Exercise requirements >> Render the material below as a Markdown table with the columns Row and Line, one numbered row per line, skipping blank lines and leaving out the pictures.

'''

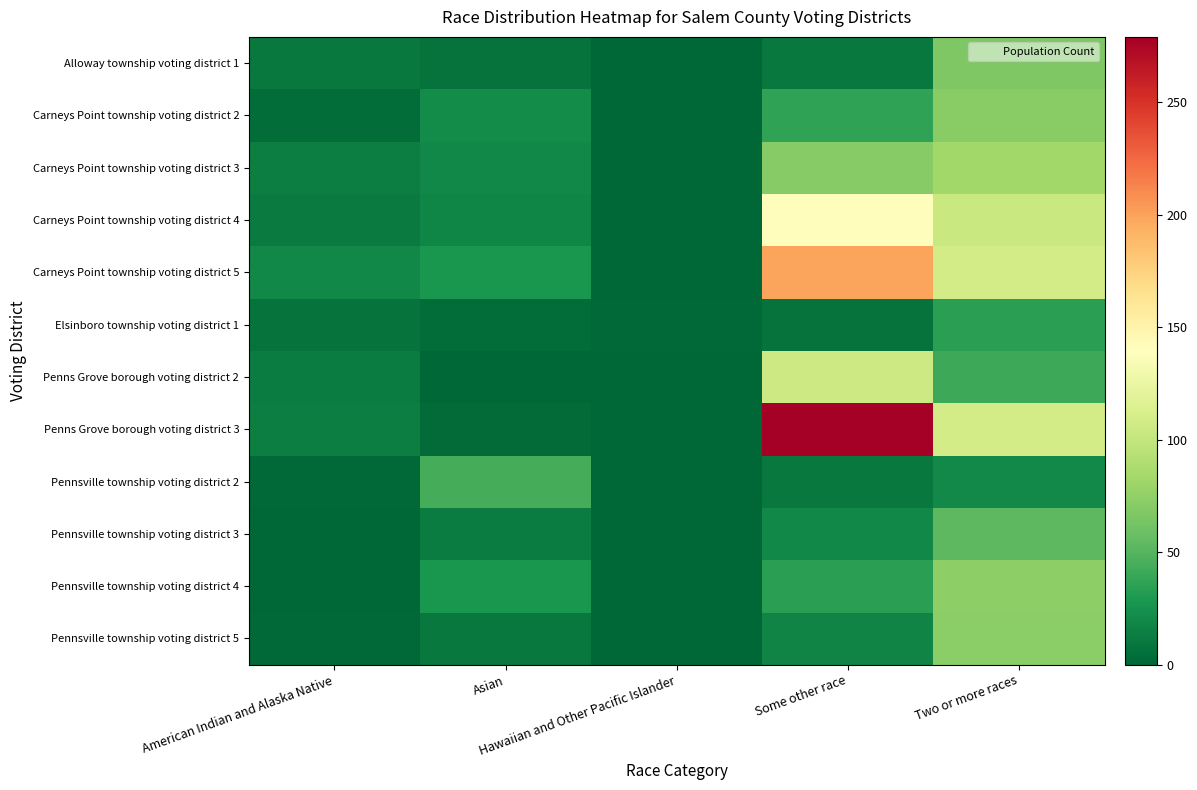

Reading left to right, what are all the values shown in this chart?

Alloway township voting district 1: American Indian and Alaska Native=10	Asian=7	Hawaiian and Other Pacific Islander=0	Some other race=10	Two or more races=67
Carneys Point township voting district 2: American Indian and Alaska Native=4	Asian=21	Hawaiian and Other Pacific Islander=0	Some other race=37	Two or more races=71
Carneys Point township voting district 3: American Indian and Alaska Native=14	Asian=19	Hawaiian and Other Pacific Islander=0	Some other race=70	Two or more races=82
Carneys Point township voting district 4: American Indian and Alaska Native=11	Asian=18	Hawaiian and Other Pacific Islander=0	Some other race=141	Two or more races=103
Carneys Point township voting district 5: American Indian and Alaska Native=19	Asian=28	Hawaiian and Other Pacific Islander=0	Some other race=199	Two or more races=108
Elsinboro township voting district 1: American Indian and Alaska Native=7	Asian=4	Hawaiian and Other Pacific Islander=2	Some other race=7	Two or more races=34
Penns Grove borough voting district 2: American Indian and Alaska Native=13	Asian=1	Hawaiian and Other Pacific Islander=0	Some other race=105	Two or more races=41
Penns Grove borough voting district 3: American Indian and Alaska Native=14	Asian=3	Hawaiian and Other Pacific Islander=0	Some other race=279	Two or more races=108
Pennsville township voting district 2: American Indian and Alaska Native=2	Asian=44	Hawaiian and Other Pacific Islander=0	Some other race=10	Two or more races=20
Pennsville township voting district 3: American Indian and Alaska Native=1	Asian=13	Hawaiian and Other Pacific Islander=0	Some other race=19	Two or more races=53
Pennsville township voting district 4: American Indian and Alaska Native=1	Asian=28	Hawaiian and Other Pacific Islander=0	Some other race=34	Two or more races=74
Pennsville township voting district 5: American Indian and Alaska Native=2	Asian=10	Hawaiian and Other Pacific Islander=0	Some other race=17	Two or more races=73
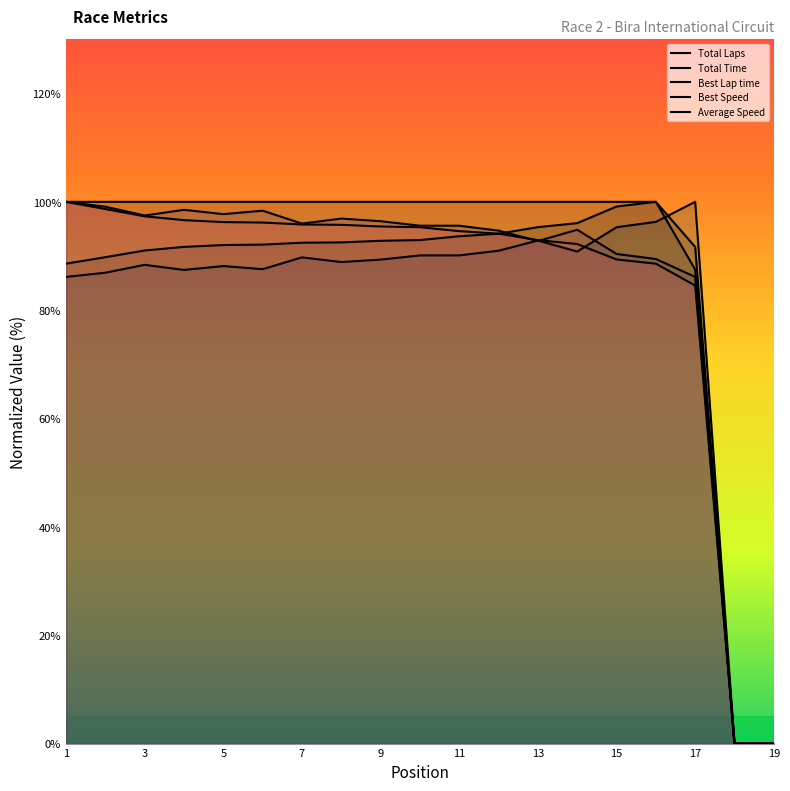

How many values in the Total Time series exceed 92?

12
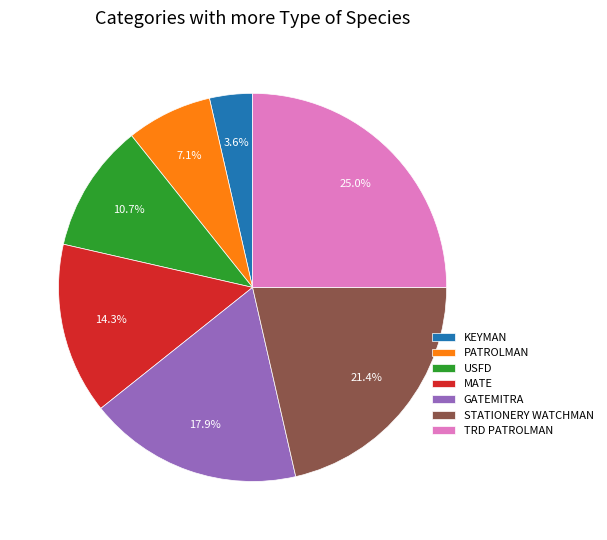

Is there any slice that represents more than half of the pie?

No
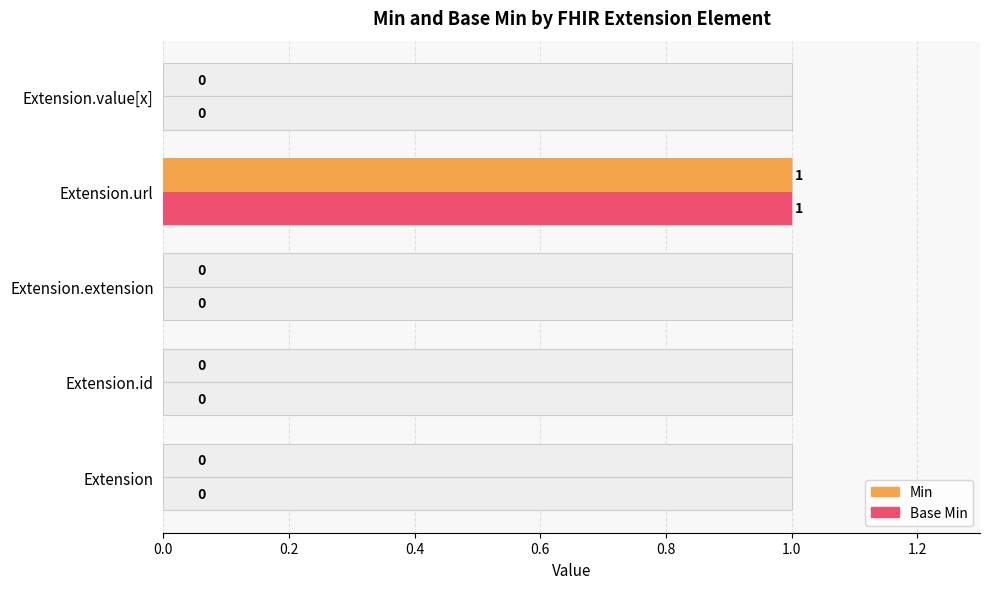

What is the value of the Base Min bar at the 4th from the left?

1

'''

Result of the task >>
| Row | Line |
|---|---|
| 1 | Reading left to right, what are all the values shown in this chart? |
| 2 | Alloway township voting district 1: American Indian and Alaska Native=10	Asian=7	Hawaiian and Other Pacific Islander=0	Some other race=10	Two or more races=67 |
| 3 | Carneys Point township voting district 2: American Indian and Alaska Native=4	Asian=21	Hawaiian and Other Pacific Islander=0	Some other race=37	Two or more races=71 |
| 4 | Carneys Point township voting district 3: American Indian and Alaska Native=14	Asian=19	Hawaiian and Other Pacific Islander=0	Some other race=70	Two or more races=82 |
| 5 | Carneys Point township voting district 4: American Indian and Alaska Native=11	Asian=18	Hawaiian and Other Pacific Islander=0	Some other race=141	Two or more races=103 |
| 6 | Carneys Point township voting district 5: American Indian and Alaska Native=19	Asian=28	Hawaiian and Other Pacific Islander=0	Some other race=199	Two or more races=108 |
| 7 | Elsinboro township voting district 1: American Indian and Alaska Native=7	Asian=4	Hawaiian and Other Pacific Islander=2	Some other race=7	Two or more races=34 |
| 8 | Penns Grove borough voting district 2: American Indian and Alaska Native=13	Asian=1	Hawaiian and Other Pacific Islander=0	Some other race=105	Two or more races=41 |
| 9 | Penns Grove borough voting district 3: American Indian and Alaska Native=14	Asian=3	Hawaiian and Other Pacific Islander=0	Some other race=279	Two or more races=108 |
| 10 | Pennsville township voting district 2: American Indian and Alaska Native=2	Asian=44	Hawaiian and Other Pacific Islander=0	Some other race=10	Two or more races=20 |
| 11 | Pennsville township voting district 3: American Indian and Alaska Native=1	Asian=13	Hawaiian and Other Pacific Islander=0	Some other race=19	Two or more races=53 |
| 12 | Pennsville township voting district 4: American Indian and Alaska Native=1	Asian=28	Hawaiian and Other Pacific Islander=0	Some other race=34	Two or more races=74 |
| 13 | Pennsville township voting district 5: American Indian and Alaska Native=2	Asian=10	Hawaiian and Other Pacific Islander=0	Some other race=17	Two or more races=73 |
| 14 | How many values in the Total Time series exceed 92? |
| 15 | 12 |
| 16 | Is there any slice that represents more than half of the pie? |
| 17 | No |
| 18 | What is the value of the Base Min bar at the 4th from the left? |
| 19 | 1 |